Big Joanie: Back Home“ (Daydream Library Series/Cargo)

Verschiedene Künstlerinnen: „Dig Me In: A Dig Me Out Covers Album“ (Sleater-Kinney/Cargo)

Damit wären wir bei Sleater-Kinney, die auf dem eigenen Label ein Tribute-Album zu ihrem 1997 erschienenem Album Dig Me Out“ veröffentlicht haben. Big Joanie covern „Things You Say“, Soul im Breitwandformat, nur eben mit spartanischen Mitteln fabriziert. Etwa die Hälfte der Interpretationen sind gelungen. Besonders schön ist Courtney Barnetts sanft verpeilte Version von „Words and Guitar“ und Margo Price, die „Turn It On“ über einem Banjo-Loop neu arrangiert hat. Und, Low haben „Dance Song ’97“ zu melancholischen Shoegaze verlangsamt.

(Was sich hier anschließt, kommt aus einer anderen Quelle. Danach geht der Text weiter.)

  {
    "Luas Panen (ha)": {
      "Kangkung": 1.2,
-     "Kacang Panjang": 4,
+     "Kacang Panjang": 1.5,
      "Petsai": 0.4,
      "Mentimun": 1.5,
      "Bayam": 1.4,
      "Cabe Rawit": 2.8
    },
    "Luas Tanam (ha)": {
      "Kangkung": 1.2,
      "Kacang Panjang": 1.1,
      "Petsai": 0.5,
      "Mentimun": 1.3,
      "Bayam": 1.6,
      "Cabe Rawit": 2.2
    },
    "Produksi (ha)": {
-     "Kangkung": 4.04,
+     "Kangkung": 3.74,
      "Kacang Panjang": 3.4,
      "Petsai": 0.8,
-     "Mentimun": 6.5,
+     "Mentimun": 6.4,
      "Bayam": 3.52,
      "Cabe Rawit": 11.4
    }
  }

„Abgesehen davon, dass sie feministisch sind, hatten Slea­ter-Kinney auch großen Einfluss, wenn es darum ging, Wirkung zu entwickeln“, haben Big Joanie über ihre Vorbilder erzählt. Wirkung heißt hier: Nach „Dig Me Out“ haben sich viele Frauen zum ersten Mal auf eine Bühne gestellt, trotz männlicher Überzahl.

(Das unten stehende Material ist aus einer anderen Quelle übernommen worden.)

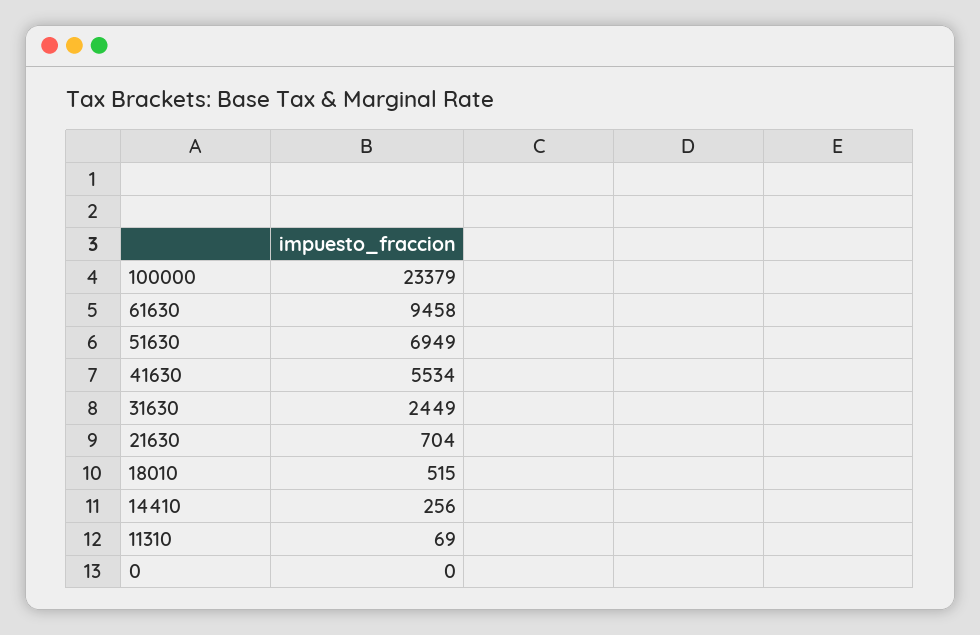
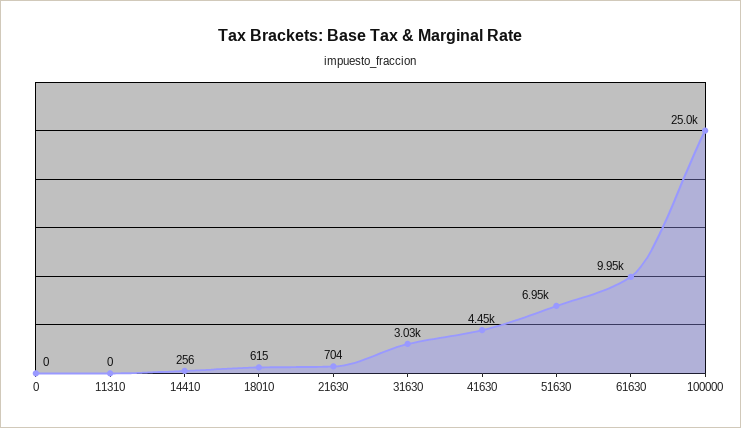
  {
-   "100000": 23379,
+   "100000": 25000,
-   "61630": 9458,
+   "61630": 9950,
    "51630": 6949,
-   "41630": 5534,
+   "41630": 4450,
-   "31630": 2449,
+   "31630": 3030,
    "21630": 704,
-   "18010": 515,
+   "18010": 615,
    "14410": 256,
-   "11310": 69,
+   "11310": 0,
    "0": 0
  }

„Back Home“ schließt hier an. Ein Album, das Schwarzen Frauen, die Punk und Postpunk hören, zeigen will, dass ihnen diese Szene offensteht. Eine ergiebigere Definition von Postpunk: Alles muss man so machen, dass sich Räume für Menschen und Ideen öffnen, die bislang kaum oder gar nicht präsent waren.